» MATERIAL PROVIDED:

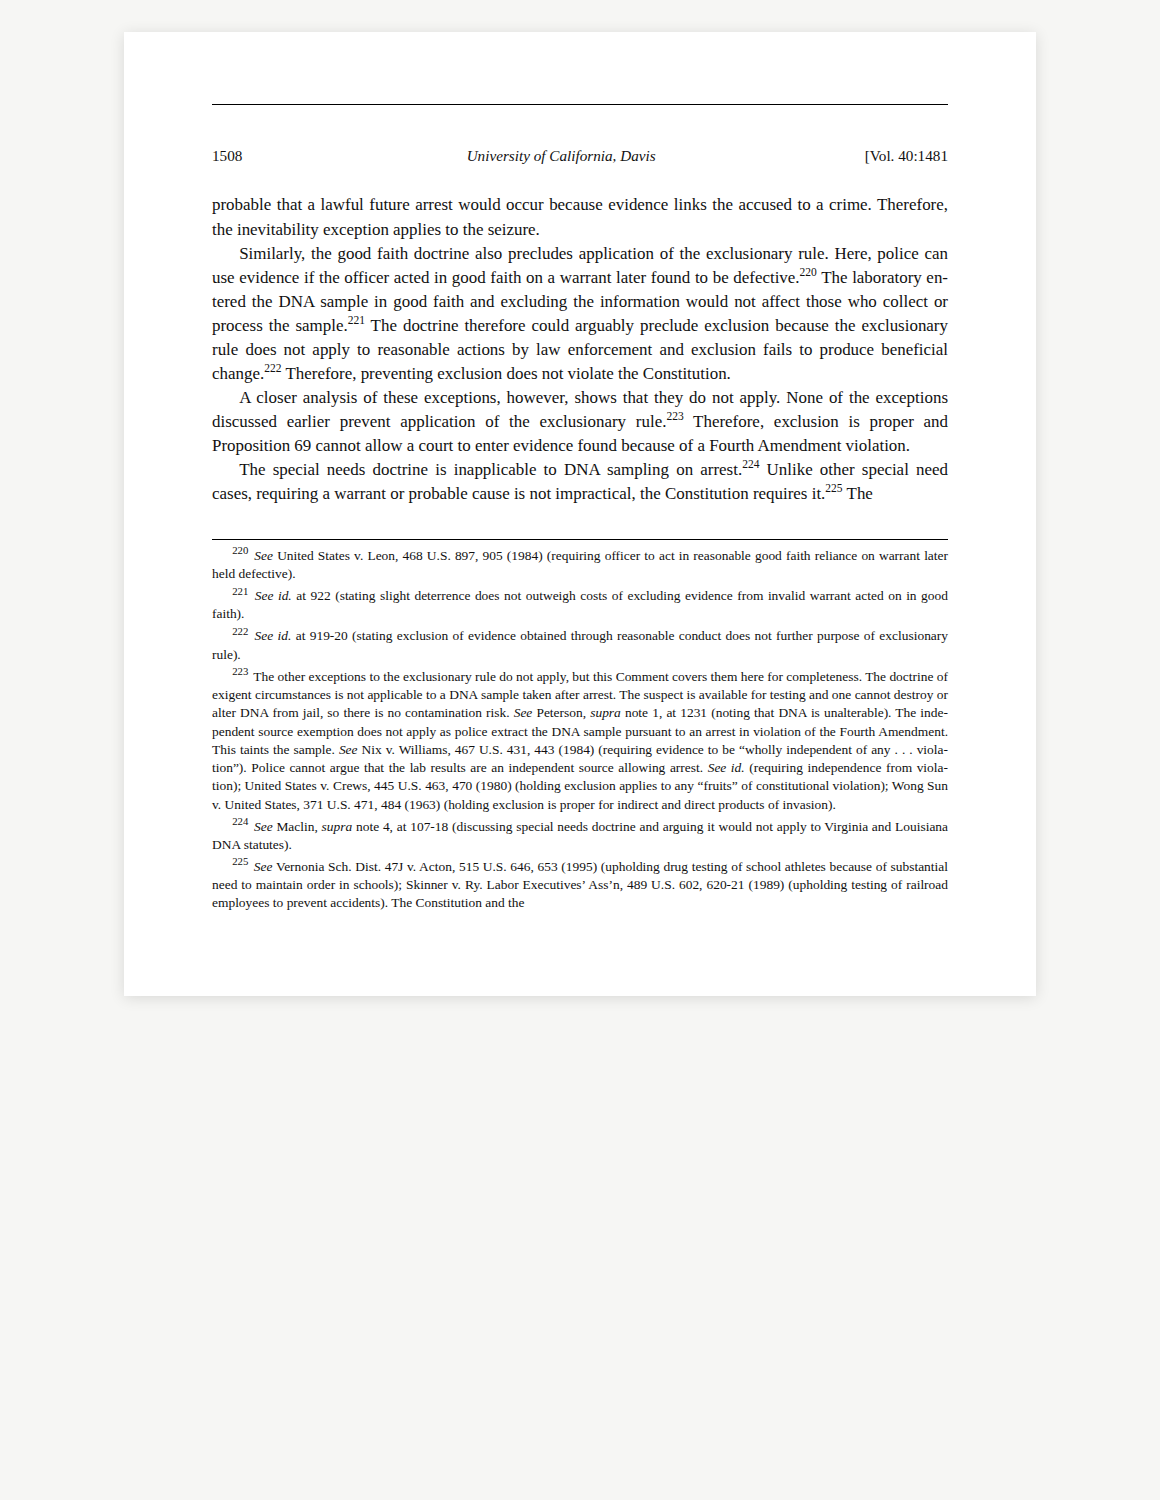1508 University of California, Davis [Vol. 40:1481
probable that a lawful future arrest would occur because evidence links the accused to a crime. Therefore, the inevitability exception applies to the seizure.
Similarly, the good faith doctrine also precludes application of the exclusionary rule. Here, police can use evidence if the officer acted in good faith on a warrant later found to be defective.220 The laboratory entered the DNA sample in good faith and excluding the information would not affect those who collect or process the sample.221 The doctrine therefore could arguably preclude exclusion because the exclusionary rule does not apply to reasonable actions by law enforcement and exclusion fails to produce beneficial change.222 Therefore, preventing exclusion does not violate the Constitution.
A closer analysis of these exceptions, however, shows that they do not apply. None of the exceptions discussed earlier prevent application of the exclusionary rule.223 Therefore, exclusion is proper and Proposition 69 cannot allow a court to enter evidence found because of a Fourth Amendment violation.
The special needs doctrine is inapplicable to DNA sampling on arrest.224 Unlike other special need cases, requiring a warrant or probable cause is not impractical, the Constitution requires it.225 The
220 See United States v. Leon, 468 U.S. 897, 905 (1984) (requiring officer to act in reasonable good faith reliance on warrant later held defective).
221 See id. at 922 (stating slight deterrence does not outweigh costs of excluding evidence from invalid warrant acted on in good faith).
222 See id. at 919-20 (stating exclusion of evidence obtained through reasonable conduct does not further purpose of exclusionary rule).
223 The other exceptions to the exclusionary rule do not apply, but this Comment covers them here for completeness. The doctrine of exigent circumstances is not applicable to a DNA sample taken after arrest. The suspect is available for testing and one cannot destroy or alter DNA from jail, so there is no contamination risk. See Peterson, supra note 1, at 1231 (noting that DNA is unalterable). The independent source exemption does not apply as police extract the DNA sample pursuant to an arrest in violation of the Fourth Amendment. This taints the sample. See Nix v. Williams, 467 U.S. 431, 443 (1984) (requiring evidence to be “wholly independent of any . . . violation”). Police cannot argue that the lab results are an independent source allowing arrest. See id. (requiring independence from violation); United States v. Crews, 445 U.S. 463, 470 (1980) (holding exclusion applies to any “fruits” of constitutional violation); Wong Sun v. United States, 371 U.S. 471, 484 (1963) (holding exclusion is proper for indirect and direct products of invasion).
224 See Maclin, supra note 4, at 107-18 (discussing special needs doctrine and arguing it would not apply to Virginia and Louisiana DNA statutes).
225 See Vernonia Sch. Dist. 47J v. Acton, 515 U.S. 646, 653 (1995) (upholding drug testing of school athletes because of substantial need to maintain order in schools); Skinner v. Ry. Labor Executives’ Ass’n, 489 U.S. 602, 620-21 (1989) (upholding testing of railroad employees to prevent accidents). The Constitution and the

» BRIEF: The records are to be returned verbatim. Skip any picture they contain.

» ANSWER FOR THE TASK:
1508 University of California, Davis [Vol. 40:1481
probable that a lawful future arrest would occur because evidence links the accused to a crime. Therefore, the inevitability exception applies to the seizure.
Similarly, the good faith doctrine also precludes application of the exclusionary rule. Here, police can use evidence if the officer acted in good faith on a warrant later found to be defective.220 The laboratory entered the DNA sample in good faith and excluding the information would not affect those who collect or process the sample.221 The doctrine therefore could arguably preclude exclusion because the exclusionary rule does not apply to reasonable actions by law enforcement and exclusion fails to produce beneficial change.222 Therefore, preventing exclusion does not violate the Constitution.
A closer analysis of these exceptions, however, shows that they do not apply. None of the exceptions discussed earlier prevent application of the exclusionary rule.223 Therefore, exclusion is proper and Proposition 69 cannot allow a court to enter evidence found because of a Fourth Amendment violation.
The special needs doctrine is inapplicable to DNA sampling on arrest.224 Unlike other special need cases, requiring a warrant or probable cause is not impractical, the Constitution requires it.225 The
220 See United States v. Leon, 468 U.S. 897, 905 (1984) (requiring officer to act in reasonable good faith reliance on warrant later held defective).
221 See id. at 922 (stating slight deterrence does not outweigh costs of excluding evidence from invalid warrant acted on in good faith).
222 See id. at 919-20 (stating exclusion of evidence obtained through reasonable conduct does not further purpose of exclusionary rule).
223 The other exceptions to the exclusionary rule do not apply, but this Comment covers them here for completeness. The doctrine of exigent circumstances is not applicable to a DNA sample taken after arrest. The suspect is available for testing and one cannot destroy or alter DNA from jail, so there is no contamination risk. See Peterson, supra note 1, at 1231 (noting that DNA is unalterable). The independent source exemption does not apply as police extract the DNA sample pursuant to an arrest in violation of the Fourth Amendment. This taints the sample. See Nix v. Williams, 467 U.S. 431, 443 (1984) (requiring evidence to be “wholly independent of any . . . violation”). Police cannot argue that the lab results are an independent source allowing arrest. See id. (requiring independence from violation); United States v. Crews, 445 U.S. 463, 470 (1980) (holding exclusion applies to any “fruits” of constitutional violation); Wong Sun v. United States, 371 U.S. 471, 484 (1963) (holding exclusion is proper for indirect and direct products of invasion).
224 See Maclin, supra note 4, at 107-18 (discussing special needs doctrine and arguing it would not apply to Virginia and Louisiana DNA statutes).
225 See Vernonia Sch. Dist. 47J v. Acton, 515 U.S. 646, 653 (1995) (upholding drug testing of school athletes because of substantial need to maintain order in schools); Skinner v. Ry. Labor Executives’ Ass’n, 489 U.S. 602, 620-21 (1989) (upholding testing of railroad employees to prevent accidents). The Constitution and the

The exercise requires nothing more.